Problem requirements -> With both ends included, transcribe exactly the records below from their first line to the line that contains "RRHHDigital".

━━━━━ Data under study ━━━━━

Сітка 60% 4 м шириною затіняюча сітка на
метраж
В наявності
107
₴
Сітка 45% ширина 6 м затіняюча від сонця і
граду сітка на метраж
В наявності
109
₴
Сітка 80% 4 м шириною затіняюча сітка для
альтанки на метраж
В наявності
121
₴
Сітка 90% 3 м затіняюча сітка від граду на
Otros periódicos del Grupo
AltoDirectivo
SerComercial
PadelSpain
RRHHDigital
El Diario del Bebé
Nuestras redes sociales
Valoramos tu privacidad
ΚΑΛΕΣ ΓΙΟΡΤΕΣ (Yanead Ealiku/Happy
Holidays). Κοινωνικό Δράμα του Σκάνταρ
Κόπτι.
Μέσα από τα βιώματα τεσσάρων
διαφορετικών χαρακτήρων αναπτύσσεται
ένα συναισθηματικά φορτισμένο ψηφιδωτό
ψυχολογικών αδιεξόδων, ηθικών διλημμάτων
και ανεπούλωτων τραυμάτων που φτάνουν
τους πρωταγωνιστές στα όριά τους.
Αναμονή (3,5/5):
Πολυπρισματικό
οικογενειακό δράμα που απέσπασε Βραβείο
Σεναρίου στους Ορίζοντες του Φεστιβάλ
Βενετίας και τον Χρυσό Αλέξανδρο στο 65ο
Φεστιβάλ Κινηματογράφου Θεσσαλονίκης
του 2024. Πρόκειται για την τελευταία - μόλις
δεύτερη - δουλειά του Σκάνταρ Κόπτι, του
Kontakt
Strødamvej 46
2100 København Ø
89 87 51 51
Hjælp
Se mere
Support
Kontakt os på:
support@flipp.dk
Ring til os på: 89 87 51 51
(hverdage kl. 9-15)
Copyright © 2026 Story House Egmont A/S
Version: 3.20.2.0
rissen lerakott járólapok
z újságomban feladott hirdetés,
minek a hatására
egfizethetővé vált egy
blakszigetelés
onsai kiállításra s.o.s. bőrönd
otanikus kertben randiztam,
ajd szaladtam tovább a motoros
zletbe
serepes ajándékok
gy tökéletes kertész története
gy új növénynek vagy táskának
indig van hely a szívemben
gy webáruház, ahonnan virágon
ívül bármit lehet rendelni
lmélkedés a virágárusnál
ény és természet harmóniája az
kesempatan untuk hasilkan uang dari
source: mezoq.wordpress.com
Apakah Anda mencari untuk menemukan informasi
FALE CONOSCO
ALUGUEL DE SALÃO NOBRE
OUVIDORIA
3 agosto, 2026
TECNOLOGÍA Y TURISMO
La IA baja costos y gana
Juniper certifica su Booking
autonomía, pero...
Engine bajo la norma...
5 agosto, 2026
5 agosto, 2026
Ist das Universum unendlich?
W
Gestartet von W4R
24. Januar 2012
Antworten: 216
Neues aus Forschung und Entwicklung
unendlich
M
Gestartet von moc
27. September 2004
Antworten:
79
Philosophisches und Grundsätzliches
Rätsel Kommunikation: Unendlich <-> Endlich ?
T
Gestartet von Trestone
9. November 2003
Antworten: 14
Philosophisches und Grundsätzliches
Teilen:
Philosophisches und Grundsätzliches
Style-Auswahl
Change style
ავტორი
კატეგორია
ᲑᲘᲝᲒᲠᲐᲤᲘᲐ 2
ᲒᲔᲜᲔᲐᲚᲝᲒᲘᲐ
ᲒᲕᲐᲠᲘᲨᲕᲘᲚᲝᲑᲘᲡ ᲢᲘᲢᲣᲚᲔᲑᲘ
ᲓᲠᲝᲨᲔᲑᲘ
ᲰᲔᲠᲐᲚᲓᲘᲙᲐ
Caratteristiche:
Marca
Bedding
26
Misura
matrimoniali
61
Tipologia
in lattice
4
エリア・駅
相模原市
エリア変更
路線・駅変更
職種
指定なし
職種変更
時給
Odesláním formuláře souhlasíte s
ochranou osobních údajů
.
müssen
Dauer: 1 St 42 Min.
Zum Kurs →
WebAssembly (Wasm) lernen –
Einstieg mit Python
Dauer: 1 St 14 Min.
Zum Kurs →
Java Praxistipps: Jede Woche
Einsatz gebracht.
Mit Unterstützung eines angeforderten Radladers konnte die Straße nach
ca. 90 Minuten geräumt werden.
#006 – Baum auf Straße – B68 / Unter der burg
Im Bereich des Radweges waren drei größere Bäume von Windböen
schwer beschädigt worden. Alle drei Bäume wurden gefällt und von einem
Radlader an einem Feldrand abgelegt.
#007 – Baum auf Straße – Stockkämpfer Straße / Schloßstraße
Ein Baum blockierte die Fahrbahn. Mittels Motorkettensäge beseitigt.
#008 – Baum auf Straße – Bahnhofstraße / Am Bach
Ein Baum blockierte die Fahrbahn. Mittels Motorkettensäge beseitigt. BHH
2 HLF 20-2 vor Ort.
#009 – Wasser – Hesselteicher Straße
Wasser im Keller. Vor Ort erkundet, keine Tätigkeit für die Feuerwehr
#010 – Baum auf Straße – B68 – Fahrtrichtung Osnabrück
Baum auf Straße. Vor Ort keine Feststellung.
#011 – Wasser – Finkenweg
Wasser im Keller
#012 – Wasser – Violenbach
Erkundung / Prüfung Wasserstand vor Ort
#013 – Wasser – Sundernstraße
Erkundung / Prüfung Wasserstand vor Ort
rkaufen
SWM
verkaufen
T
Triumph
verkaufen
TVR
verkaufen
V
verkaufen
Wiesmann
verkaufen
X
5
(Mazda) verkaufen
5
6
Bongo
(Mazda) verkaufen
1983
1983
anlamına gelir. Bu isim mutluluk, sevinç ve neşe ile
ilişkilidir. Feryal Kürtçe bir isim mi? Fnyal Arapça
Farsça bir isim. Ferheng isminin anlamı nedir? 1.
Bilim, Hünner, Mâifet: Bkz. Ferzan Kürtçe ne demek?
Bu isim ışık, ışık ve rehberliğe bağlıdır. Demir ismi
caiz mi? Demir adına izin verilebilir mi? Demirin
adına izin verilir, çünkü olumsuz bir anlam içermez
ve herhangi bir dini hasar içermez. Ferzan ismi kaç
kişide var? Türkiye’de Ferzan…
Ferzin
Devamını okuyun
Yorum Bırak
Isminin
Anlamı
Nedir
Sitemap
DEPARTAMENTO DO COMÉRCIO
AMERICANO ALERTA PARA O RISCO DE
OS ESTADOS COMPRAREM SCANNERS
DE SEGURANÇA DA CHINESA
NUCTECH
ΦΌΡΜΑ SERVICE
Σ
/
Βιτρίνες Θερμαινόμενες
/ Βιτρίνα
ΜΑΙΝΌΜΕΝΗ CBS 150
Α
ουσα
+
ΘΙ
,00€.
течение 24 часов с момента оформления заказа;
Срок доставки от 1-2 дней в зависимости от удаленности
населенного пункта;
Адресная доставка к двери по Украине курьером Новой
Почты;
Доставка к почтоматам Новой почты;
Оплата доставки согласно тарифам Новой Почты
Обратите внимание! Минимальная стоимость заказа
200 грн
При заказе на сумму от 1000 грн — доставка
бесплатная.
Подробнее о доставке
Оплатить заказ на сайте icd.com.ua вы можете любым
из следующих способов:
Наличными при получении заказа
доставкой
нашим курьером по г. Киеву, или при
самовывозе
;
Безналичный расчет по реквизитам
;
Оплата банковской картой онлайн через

━━━━━

Output of the task ->
Сітка 60% 4 м шириною затіняюча сітка на
метраж
В наявності
107
₴
Сітка 45% ширина 6 м затіняюча від сонця і
граду сітка на метраж
В наявності
109
₴
Сітка 80% 4 м шириною затіняюча сітка для
альтанки на метраж
В наявності
121
₴
Сітка 90% 3 м затіняюча сітка від граду на
Otros periódicos del Grupo
AltoDirectivo
SerComercial
PadelSpain
RRHHDigital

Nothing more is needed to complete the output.